Executives from some of Cairns’ leading tourism attractions feel that Tourism and Events Queensland and Tourism Australia have turned their back on Tropical North Queensland and blundered in shifting their focus from destination marketing to experiences, the Cairns Post has reported.

Operators are irate about tales circulating that half the Great Barrier Reef is dead. They feel tourism authorities should do more to counter these erroneous reports and should put more effort into marketing Cairns and the Whitsundays.

MEANWHILE, Queensland’s Year of Outback Tourism marketing campaign is in full swing and Sunlover Holidays has put special holiday deals (including airfares) into the market as part of the Queensland Government’s promotional push to lure more tourists to western Queensland this year.

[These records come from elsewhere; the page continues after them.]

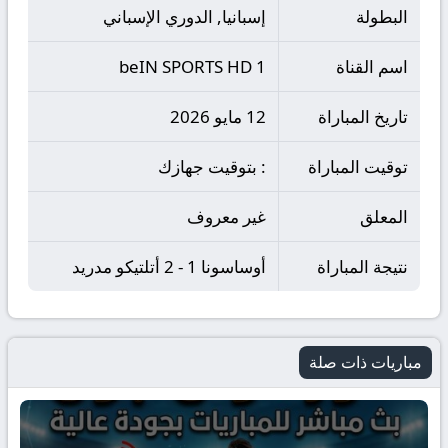
البطولة
إسبانيا, الدوري الإسباني
اسم القناة
beIN SPORTS HD 1
تاريخ المباراة
12 مايو 2026
توقيت المباراة
: بتوقيت جهازك
المعلق
غير معروف
نتيجة المباراة
أوساسونا 1 - 2 أتلتيكو مدريد
مباريات ذات صلة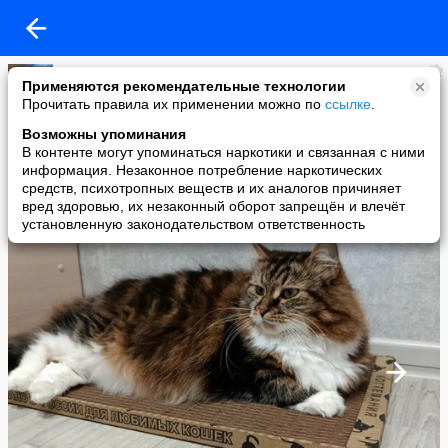
Когтеточки для кошек ТМ "Когтедралка" и "Когтемания"
Применяются рекомендательные технологии
added a photo
Прочитать правила их применении можно по
ссылке
.
27 Apr в 17:20
Возможны упоминания
В контенте могут упоминаться наркотики и связанная с ними
информация. Незаконное потребление наркотических
средств, психотропных веществ и их аналогов причиняет
вред здоровью, их незаконный оборот запрещён и влечёт
установленную законодательством ответственность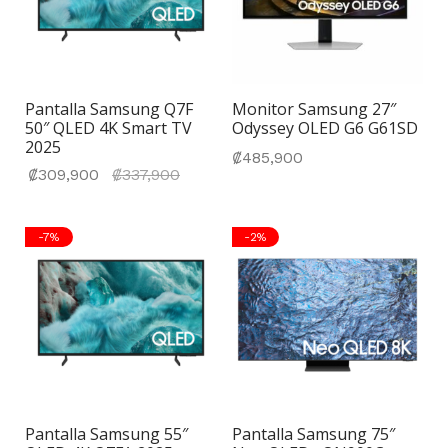
Pantalla Samsung Q7F
Monitor Samsung 27″
50″ QLED 4K Smart TV
Odyssey OLED G6 G61SD
2025
₡
485,900
El precio
₡
309,900
₡
337,900
actual
es:
-
7
%
-
2
%
₡309,900.
Pantalla Samsung 55″
Pantalla Samsung 75″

The Year of Outback Tourism marketing is expected to reach more than three million prospective tourists and double the number of Sunlover bookings in western Queensland, new data has revealed.

Incomparable Great Barrier Reef off Cairns.

Executive director of Helloworld Travel (owner and operator of Sunlover Holidays), Cinzia Burnes, said The Year of Outback Tourism would give visitors the chance to experience the unique Outback Queensland way of life.

“Sunlover Holidays are the Queensland specialists, with over 35 years of award-winning product and service in the region,” she said.

“We know Outback Queensland offers truly exceptional and unforgettable encounters with the unique Outback experiences on offer. We are excited to be inspiring more and more visitors to this remarkable region through this campaign.”

QantasLink chief executive John Gissing said that the flight and accommodation packages were designed to encourage travellers to venture further for unique experiences in Outback Queensland.

“These packages are great value for customers wanting to explore parts of regional Queensland they haven’t seen before. Partnerships like these are a great opportunity to drive more tourism right across the state, putting more of Australia’s less-travelled regional destinations on the map.”

Queensland Premier Annastacia Palaszczuk hailed tourism as a fast-growing sector of Outback Queensland’s economy, with 894,000 visitors spending AUD 676.5 million in the region in the three years ended September 2018.

“We are determined to build on that momentum and reach one million visitors for the first time – that’s more than 13% growth year on year,’ Palaszczuk said.

“The Year of Outback Tourism campaign aims to double the room nights booked by Sunlover for Outback Queensland for 2019.

“The campaign will reach more than three million people across media channels and comes off the back of last week’s showcase of Outback Queensland in Brisbane City which shared the stories of Outback Queensland events and characters with more than 2.5 million people, achieving almost $1 million in publicity value.”

The road less travelled. Queensland’s wonderful Outback

Queensland’s Tourism Industry Development Minister, Kate Jones, pointed out that the state’s outback communities had done it tough since the floods.

“One of the best ways to show your support for the people of west Queensland is to head to the outback for a holiday.

“There’s so much to do from exploring Australia’s history, to meeting classic Outback characters or experiencing a range of world-class events,” she said.

Julia Creeks Dirt and Dust Festival early next month – the first of the big events out west will celebrate its 25th year of bull riding, horse racing, bog snorkelling and the very tough and testing outback triathlon.

“Events like the Julia Creek Dirt and Dust Festival, the iconic Mount Isa Rodeo, Winton’s Way Out West Fest and Birdsville’s Big Red Bash are crucial when it comes to enticing tourists to the outback.”